とくにものを作る仕事というのは、マニュアルにそったものばかりではなく、イレギュラーが多々起こるものです。その際に、柔軟な思考力がなければ「習っていない」や「問題の解決策が浮かばない」といった問題にぶつかって辞めてしまうこともあります。
面接時にそのあたりをチェックしておくことをおすすめします。
(2)雇用条件にとらわれず仕事を楽しみたいという人の場合
この人たちの場合は、どんなものを作り、どういうスキルが必要かを具体的に明確に伝えることが大切です。入社したとき、自分がどんな案件にかかわれるのかを注視する人は意外と多く、そこにワクワクしたものづくりができるなどが加わると、魅力を感じる人も多いようです。
気をつけたいのは、経験のある人ほど高額なお給料に対して自分のスキルが合っているのか、業務内容が過酷なのではないかと、冷静に判断しますので、雇用条件の良さだけのアピールは裏目にでる可能性があります。
(3)今よりももっと良い環境を求めている人の場合
雇用条件を重視する傾向が多いでしょう。しかしその裏には、今の環境で満足できない何かがあり、それを払拭する方法としてお給料の高さを希望する人もいます。
そのため、基本はどのような物が作れて、どんな経験を得られるかの提示は重要で、それに見合った雇用条件を提示するのがベストになります。
IT人材の育成と採用が難しいと感じたら、パートナーを作ろう
ご紹介してきたとおり、IT人材の育成と採用にはお金と時間のほか、自社の求める人材が何かを明確にすることが大切です。
しかしそのためには、自社がどのような物を作るために人材が必要なのか、またそれはどれくらいのスキルが必要で、それに見合う雇用条件はどの程度を提示すれば良いのかなど、採用者にもある程度の知識が求められます。
もちろん、これらをクリアしてピッタリと思われる人材を確保しても、うまくいかず早い期間で退職になってしまうこともあるでしょう。
なかなかハードルが高いですよね。
ですので、もう一つの選択肢として、IT関連のパートナー会社を作っておくことをおすすめします。
ここでパートナー企業としておすすめするのは「間違いを正す提案をしてくれる企業」です。
IT関連の案件は、長期的に付き合うことが多く、発注費も高くなる場合があります。そのため、案件が間違った方向に進みやすかったり、修正が多く発生し費用がかさむケースもあります。

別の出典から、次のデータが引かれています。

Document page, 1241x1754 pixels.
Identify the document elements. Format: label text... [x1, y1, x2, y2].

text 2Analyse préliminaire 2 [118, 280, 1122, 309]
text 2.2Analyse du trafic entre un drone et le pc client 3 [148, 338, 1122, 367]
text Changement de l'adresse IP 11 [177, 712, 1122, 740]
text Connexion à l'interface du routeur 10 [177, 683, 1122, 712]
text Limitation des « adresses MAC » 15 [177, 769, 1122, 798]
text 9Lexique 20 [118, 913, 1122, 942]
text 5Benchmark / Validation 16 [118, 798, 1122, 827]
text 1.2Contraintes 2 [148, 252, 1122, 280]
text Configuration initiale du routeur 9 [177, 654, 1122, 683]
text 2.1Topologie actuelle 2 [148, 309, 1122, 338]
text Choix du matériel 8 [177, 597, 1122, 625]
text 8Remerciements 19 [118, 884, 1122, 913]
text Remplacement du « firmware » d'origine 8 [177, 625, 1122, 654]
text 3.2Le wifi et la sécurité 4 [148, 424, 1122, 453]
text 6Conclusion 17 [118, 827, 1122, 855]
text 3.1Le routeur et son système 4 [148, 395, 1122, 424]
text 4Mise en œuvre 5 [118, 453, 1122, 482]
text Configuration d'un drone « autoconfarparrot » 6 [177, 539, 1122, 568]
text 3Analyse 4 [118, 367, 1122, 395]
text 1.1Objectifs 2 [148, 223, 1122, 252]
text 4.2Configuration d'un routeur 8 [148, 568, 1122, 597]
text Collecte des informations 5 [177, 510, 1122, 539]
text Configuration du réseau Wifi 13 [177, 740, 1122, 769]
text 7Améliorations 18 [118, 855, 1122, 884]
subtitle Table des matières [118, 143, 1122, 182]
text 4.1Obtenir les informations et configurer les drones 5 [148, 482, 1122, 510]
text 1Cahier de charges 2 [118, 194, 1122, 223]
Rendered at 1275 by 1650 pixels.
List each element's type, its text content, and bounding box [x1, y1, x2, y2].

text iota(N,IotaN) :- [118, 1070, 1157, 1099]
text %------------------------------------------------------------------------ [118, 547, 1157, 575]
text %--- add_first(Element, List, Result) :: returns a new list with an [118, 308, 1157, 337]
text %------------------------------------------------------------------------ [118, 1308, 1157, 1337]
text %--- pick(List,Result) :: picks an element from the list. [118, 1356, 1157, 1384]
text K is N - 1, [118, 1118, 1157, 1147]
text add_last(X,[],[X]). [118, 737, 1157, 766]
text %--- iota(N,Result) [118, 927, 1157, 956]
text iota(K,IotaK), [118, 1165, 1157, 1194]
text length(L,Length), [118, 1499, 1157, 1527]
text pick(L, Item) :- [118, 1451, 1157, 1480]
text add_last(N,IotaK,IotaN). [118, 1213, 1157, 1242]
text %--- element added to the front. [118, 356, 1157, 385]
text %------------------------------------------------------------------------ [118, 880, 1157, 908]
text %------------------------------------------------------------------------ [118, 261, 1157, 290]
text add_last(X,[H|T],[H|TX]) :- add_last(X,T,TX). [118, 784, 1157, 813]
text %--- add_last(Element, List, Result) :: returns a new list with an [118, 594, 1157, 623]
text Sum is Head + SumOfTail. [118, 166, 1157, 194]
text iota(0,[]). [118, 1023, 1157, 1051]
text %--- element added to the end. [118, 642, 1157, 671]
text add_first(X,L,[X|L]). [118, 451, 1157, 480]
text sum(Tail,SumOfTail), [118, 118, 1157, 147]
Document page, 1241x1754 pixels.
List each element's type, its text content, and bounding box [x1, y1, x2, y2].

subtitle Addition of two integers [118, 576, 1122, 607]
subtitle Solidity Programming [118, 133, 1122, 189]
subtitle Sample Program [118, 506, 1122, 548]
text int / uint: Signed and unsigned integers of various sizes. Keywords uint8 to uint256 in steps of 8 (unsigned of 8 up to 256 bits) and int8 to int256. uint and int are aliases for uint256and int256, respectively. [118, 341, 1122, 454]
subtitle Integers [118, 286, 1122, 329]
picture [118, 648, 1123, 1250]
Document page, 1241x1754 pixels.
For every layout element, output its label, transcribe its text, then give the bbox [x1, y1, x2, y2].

それらは、依頼したIT企業と発注者側とのコミュニケーション不足が要因である場合がほとんどです。
そのため、きちんと話し合い、方向性が間違っていればそれを指摘してくるようなIT企業の方が、最終的に良い仕事ができることが多いですよね。
つまり、パートナーとして認識し合えるかどうかが重要な要素で、「言われたとおり作った」というスタンスの企業とはパートナーを組まない方が良いということになります。
この仕事のスタンスとも言える部分ですが、パートナー契約を結ぶ前に、絶対知っておきたいところですよね。
IT関連の仕事は最新情報が変わりやすく、世の中の流れに大きく左右されます。
社内で人材を育て続けるのが難しいと感じたら、IT関連の企業とパートナー契約を結び、困ったときや案件が発生したときにだけ依頼するようにすることで、無駄な経費と教育費を抑えることができます。
しかも、技術に長けた担当者に依頼することができれば、非常に安心ですよね。
当社でも、ITパートナートして案件を受注中です。お困りのことがありましたらご相談くださいね。
まとめ
今回はIT人材の育成と採用について、IT人材である筆者が採用側に求めることも交えてお伝えしてきました。
ITとひとくくりにされがちな職種ですが、紐解いていくと様々なスキルと業務に別れています。その中で、自分の得意不得意や、仕事をとおして叶えたいことなどが人それぞれ違ってきますので、ぜひともそこを明確にキャッチしていただき、人材確保や育成に繋げていただければと思います。